▸ YOUR GOAL
Which lines of the listing below contain the word "Warmup"? Return them.

-- Opening Marker --

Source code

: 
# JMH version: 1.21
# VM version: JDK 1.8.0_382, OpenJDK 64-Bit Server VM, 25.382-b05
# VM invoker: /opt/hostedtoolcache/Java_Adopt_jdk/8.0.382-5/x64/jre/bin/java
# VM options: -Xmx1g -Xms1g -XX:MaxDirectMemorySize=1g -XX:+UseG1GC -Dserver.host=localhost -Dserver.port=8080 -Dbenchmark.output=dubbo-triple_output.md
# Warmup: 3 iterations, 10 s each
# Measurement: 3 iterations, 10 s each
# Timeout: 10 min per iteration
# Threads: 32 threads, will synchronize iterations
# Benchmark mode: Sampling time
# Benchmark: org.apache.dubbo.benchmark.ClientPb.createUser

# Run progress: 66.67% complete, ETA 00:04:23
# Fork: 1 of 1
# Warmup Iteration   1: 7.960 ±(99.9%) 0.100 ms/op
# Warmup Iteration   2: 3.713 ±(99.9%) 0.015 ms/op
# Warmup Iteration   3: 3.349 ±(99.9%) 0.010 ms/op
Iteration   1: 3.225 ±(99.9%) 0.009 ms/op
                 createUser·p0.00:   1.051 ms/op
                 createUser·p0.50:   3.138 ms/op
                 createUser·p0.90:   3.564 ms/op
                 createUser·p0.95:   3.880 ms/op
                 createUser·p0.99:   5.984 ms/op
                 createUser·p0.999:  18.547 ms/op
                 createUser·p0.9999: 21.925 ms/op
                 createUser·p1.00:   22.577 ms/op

-- Closing Marker --

▸ RESPONSE TO THIS EXERCISE
# Warmup: 3 iterations, 10 s each
# Warmup Iteration   1: 7.960 ±(99.9%) 0.100 ms/op
# Warmup Iteration   2: 3.713 ±(99.9%) 0.015 ms/op
# Warmup Iteration   3: 3.349 ±(99.9%) 0.010 ms/op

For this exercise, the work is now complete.